One way of combining data across tests of a system as the system undergoes changes to address discovered defects and failure modes is to use reliability growth modeling (see Chapter 4). However, such models cannot accommodate tests on different levels of the system and cannot use information on the environments or missions under test.
Finally, combining information over developmental tests is complicated by the fact that design defects and failure modes discovered during developmental testing often result in changes to the system design. Therefore, one is often trying to account not only for differences in the test environment, but also for the differences in the system under test. We recommend (Recommendation 19, in Chapter 10) that the delivery of prototypes to DoD not occur until a system’s performance is assessed as being consistent with meeting the requirement. If that recommendation is adopted, then it would limit the number of defects needing to be discovered to a small number, which would result in the systems in developmental testing undergoing less change, which would greatly facilitate the development of combining information models.
Monitoring progress toward meeting reliability requirements is now mandated by a directive-type memorandum DTM 11-003 (U.S. Department of Defense, 2013b, p. 3), which states
Reliability Growth Curves (RGC) shall reflect the reliability growth strategy and be employed to plan, illustrate, and report reliability growth. A RGC shall be included in the SEP at MS A, and updated in the TEMP beginning at MS B. The RGC will be stated in a series of intermediate goals and tracked through fully integrated, system-level test and evaluation events until the reliability threshold is achieved [emphasis added]. If a single curve is not adequate to describe overall system reliability, curves will be provided for critical subsystems with rationale for their selection.
At least three technical issues need to be faced in satisfying this mandate. First, how are such intermediate goals to be determined? Chapter 4 presents a discussion of the value of formal reliability growth modeling when used for various purposes. As argued there, under certain assumptions, formal reliability growth models could at times produce useful targets for system reliability as a function of time in order to help discriminate between systems that are or are not likely to meet their reliability requirements before operational tests are scheduled to begin. Oversimplifying, one would input the times when developmental tests were scheduled into a model of anticipated reliability growth consistent with meeting the requirement just prior to operational testing and compare the observed reliability from each test with the model prediction for that time period.

What to produce. Continue the passage on reliability growth in defense system testing, starting right after its final sentence.

Data extract.
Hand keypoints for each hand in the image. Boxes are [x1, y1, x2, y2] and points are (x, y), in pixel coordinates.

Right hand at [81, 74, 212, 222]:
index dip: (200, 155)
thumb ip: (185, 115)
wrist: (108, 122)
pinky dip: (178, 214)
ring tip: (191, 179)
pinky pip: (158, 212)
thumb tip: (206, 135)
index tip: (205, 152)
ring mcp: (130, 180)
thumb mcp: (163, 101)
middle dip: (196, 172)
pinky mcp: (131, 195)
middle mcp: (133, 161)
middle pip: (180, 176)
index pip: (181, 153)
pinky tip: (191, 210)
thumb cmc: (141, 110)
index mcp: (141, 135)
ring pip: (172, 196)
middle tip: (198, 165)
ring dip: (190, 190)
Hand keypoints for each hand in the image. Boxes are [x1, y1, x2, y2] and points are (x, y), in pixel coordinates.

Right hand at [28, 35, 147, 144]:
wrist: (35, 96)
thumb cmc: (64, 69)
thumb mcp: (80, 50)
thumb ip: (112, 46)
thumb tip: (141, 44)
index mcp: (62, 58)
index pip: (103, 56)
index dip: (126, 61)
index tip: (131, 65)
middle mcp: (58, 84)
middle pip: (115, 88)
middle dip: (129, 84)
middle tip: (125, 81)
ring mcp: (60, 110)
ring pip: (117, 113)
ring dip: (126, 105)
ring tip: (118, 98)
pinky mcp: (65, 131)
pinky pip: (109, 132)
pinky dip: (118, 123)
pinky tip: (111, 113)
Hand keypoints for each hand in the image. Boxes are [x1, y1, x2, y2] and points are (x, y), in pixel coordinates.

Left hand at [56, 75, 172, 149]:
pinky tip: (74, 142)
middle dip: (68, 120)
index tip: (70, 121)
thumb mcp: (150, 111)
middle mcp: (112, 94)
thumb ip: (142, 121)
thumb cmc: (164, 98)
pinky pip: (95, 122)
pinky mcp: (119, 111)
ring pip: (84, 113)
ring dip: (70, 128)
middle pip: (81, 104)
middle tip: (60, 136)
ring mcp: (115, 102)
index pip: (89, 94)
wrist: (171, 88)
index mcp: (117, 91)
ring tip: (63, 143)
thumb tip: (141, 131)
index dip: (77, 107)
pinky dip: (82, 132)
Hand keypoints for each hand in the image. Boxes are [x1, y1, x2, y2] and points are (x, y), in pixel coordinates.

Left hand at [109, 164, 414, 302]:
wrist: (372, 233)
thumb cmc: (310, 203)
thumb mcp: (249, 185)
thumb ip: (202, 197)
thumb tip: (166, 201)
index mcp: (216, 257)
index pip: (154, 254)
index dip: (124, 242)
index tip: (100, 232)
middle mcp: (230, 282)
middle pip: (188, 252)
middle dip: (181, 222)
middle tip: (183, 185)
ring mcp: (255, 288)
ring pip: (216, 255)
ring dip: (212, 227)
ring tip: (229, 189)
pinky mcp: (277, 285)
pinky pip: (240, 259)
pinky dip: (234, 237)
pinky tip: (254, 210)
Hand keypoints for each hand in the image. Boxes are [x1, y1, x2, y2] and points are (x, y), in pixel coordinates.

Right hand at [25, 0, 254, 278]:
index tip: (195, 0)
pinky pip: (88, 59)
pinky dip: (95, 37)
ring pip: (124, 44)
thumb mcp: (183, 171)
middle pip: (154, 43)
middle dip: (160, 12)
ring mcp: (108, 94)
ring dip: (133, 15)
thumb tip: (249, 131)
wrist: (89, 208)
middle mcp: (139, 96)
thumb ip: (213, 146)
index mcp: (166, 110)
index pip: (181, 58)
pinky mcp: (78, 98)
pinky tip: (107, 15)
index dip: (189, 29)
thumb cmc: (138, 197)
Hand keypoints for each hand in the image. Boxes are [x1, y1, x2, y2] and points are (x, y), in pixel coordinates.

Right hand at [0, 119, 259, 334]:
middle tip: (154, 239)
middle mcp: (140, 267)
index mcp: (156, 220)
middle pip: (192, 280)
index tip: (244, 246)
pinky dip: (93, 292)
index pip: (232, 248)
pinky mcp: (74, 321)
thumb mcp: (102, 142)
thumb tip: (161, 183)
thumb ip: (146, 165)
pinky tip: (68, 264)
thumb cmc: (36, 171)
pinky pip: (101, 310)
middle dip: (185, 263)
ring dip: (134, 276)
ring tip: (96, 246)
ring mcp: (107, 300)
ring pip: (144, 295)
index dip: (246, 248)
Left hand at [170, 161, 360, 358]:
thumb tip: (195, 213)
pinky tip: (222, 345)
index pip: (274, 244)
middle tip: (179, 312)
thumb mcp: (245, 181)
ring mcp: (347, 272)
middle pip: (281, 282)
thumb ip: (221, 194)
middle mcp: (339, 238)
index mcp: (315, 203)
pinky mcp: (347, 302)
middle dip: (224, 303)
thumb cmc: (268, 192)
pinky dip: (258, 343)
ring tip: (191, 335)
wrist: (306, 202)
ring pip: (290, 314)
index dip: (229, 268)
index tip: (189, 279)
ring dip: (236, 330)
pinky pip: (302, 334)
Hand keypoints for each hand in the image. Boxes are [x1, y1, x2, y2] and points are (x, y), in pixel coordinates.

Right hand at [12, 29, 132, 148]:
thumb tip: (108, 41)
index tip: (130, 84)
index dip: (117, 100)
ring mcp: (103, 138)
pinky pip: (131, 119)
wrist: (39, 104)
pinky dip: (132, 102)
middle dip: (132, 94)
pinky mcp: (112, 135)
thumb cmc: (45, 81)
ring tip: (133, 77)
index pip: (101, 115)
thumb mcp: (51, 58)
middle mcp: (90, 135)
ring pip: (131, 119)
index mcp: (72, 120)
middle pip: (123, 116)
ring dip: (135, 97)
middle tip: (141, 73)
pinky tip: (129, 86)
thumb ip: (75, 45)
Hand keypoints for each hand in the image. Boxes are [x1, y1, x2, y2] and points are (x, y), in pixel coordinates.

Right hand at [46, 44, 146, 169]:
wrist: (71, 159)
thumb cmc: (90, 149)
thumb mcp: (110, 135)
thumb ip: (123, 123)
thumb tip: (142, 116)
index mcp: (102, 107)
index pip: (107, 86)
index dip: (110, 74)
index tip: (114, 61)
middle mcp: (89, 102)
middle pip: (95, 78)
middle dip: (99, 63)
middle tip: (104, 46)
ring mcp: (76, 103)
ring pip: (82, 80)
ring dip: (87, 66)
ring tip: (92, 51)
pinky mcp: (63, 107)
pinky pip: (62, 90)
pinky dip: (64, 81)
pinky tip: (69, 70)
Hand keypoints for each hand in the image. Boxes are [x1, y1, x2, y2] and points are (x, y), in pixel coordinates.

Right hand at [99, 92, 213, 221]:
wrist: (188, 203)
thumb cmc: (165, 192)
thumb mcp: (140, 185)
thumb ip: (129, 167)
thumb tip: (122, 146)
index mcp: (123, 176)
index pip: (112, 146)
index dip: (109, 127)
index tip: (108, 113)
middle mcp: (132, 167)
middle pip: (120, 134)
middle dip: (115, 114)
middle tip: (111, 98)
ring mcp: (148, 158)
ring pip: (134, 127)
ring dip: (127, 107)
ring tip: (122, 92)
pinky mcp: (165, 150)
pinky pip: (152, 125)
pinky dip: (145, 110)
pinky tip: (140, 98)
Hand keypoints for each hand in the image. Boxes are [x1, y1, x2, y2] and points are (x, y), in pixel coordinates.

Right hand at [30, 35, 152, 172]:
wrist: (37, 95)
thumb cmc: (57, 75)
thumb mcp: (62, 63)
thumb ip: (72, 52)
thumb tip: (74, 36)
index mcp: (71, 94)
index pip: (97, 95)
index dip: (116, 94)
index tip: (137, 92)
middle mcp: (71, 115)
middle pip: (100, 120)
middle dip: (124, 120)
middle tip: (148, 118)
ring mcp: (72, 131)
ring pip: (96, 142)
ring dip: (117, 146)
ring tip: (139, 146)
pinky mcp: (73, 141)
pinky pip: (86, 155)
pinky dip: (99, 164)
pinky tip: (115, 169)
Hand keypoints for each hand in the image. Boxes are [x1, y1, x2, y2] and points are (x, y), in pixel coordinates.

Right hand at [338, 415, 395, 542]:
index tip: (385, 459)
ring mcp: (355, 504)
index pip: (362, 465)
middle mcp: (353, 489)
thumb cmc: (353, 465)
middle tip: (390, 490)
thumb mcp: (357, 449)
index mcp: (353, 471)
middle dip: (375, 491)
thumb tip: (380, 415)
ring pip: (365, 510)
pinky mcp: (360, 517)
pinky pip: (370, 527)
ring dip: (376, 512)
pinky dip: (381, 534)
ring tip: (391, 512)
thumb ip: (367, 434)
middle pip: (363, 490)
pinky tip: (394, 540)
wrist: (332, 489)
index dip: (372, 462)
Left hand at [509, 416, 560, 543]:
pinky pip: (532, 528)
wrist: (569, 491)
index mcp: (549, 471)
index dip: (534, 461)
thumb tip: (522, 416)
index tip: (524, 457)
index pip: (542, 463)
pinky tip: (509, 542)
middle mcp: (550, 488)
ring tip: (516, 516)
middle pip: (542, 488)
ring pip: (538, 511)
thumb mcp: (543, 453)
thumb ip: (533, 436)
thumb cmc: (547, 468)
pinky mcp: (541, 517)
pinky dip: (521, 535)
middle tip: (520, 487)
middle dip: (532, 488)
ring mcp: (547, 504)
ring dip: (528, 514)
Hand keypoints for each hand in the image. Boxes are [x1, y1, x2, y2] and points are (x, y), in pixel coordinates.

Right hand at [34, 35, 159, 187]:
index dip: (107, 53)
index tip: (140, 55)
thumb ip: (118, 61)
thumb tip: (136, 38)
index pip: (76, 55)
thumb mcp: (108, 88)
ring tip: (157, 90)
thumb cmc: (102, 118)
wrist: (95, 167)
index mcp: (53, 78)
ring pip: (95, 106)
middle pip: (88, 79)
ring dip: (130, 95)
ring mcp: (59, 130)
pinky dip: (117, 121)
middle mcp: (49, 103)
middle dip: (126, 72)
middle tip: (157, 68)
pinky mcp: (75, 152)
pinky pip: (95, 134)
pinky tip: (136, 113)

Task output.
Unfortunately, the most commonly used reliability growth models have deficiencies (as discussed in Chapter 4). Given the failure to represent test circumstances in the families of reliability growth models commonly used in defense acquisition, such models will often not provide useful estimates or predictions of system reliability under operationally relevant conditions. To address this deficiency, whenever possible, system-level reliability testing should be conducted under OMS/MP-like conditions, that is, under operationally realistic circumstances. Such models also assume monotonic improvement in reliability over time, but if there have been some major design changes, reliability might not be monotonically increasing until the changes are fully accommodated in terms of interfaces and other factors. Therefore, if such tests include a period or periods of development in which major new functionality was added to the system, then the assumption of monotonic reliability growth could possibly not hold, which could result in poor target values.
Since DTM 11-003 does not specify what models to use for this purpose, analysts are free to make use of alternative models that do take the
specific test circumstances into consideration. We encourage efforts to develop reliability growth models that represent system reliability as a function of the conditions of the test environments, along the lines of physics-of-failure models (see Chapter 5).
Second, how should one produce current estimates of system reliability? It is likely that most developmental tests will be fairly short in duration and will rely on a relatively small number of test units because of the need to budget an unknown number of future developmental tests to evaluate future design modifications. As mentioned above, to supplement a limited developmental test in order to produce higher quality reliability estimates, assuming the tests are relatively similar, one could smooth the results of several test events over time, or fit some kind of parametric time series model, to model the growth in reliability. However, it is much more likely that the developmental tests will differ in important ways, which would reduce the applicability of such approaches. For instance, some of the later developmental tests may use more realistic test scenarios than the earlier ones, or different test scenarios.
More fundamentally, some tests are likely to use acceleration of some type, and some will not; moreover, some will be at the component or subsystem level, and some will be at the system level. Therefore, any type of combining information across such tests would be challenging, and would have to develop something similar to PREDICT to use the information from these various developmental tests. Of course, one could increase the duration and sample size of a developmental test so that no modeling was required to produce high-quality estimates, but this is unlikely to happen given current test resources.
Third, given that one is comparing model-based target values with current measures of system reliability, one would need to take into consideration the uncertainty of the current estimates of system reliability so that one can formulate decision rules with good type I and type II error rates. This consideration will ensure that such decision rules are formulated so that the systems that ultimately meet their reliability requirement are rarely flagged and systems that fail to meet their reliability requirement are frequently flagged. But developing confidence intervals for estimates based on merged test information may not be straightforward.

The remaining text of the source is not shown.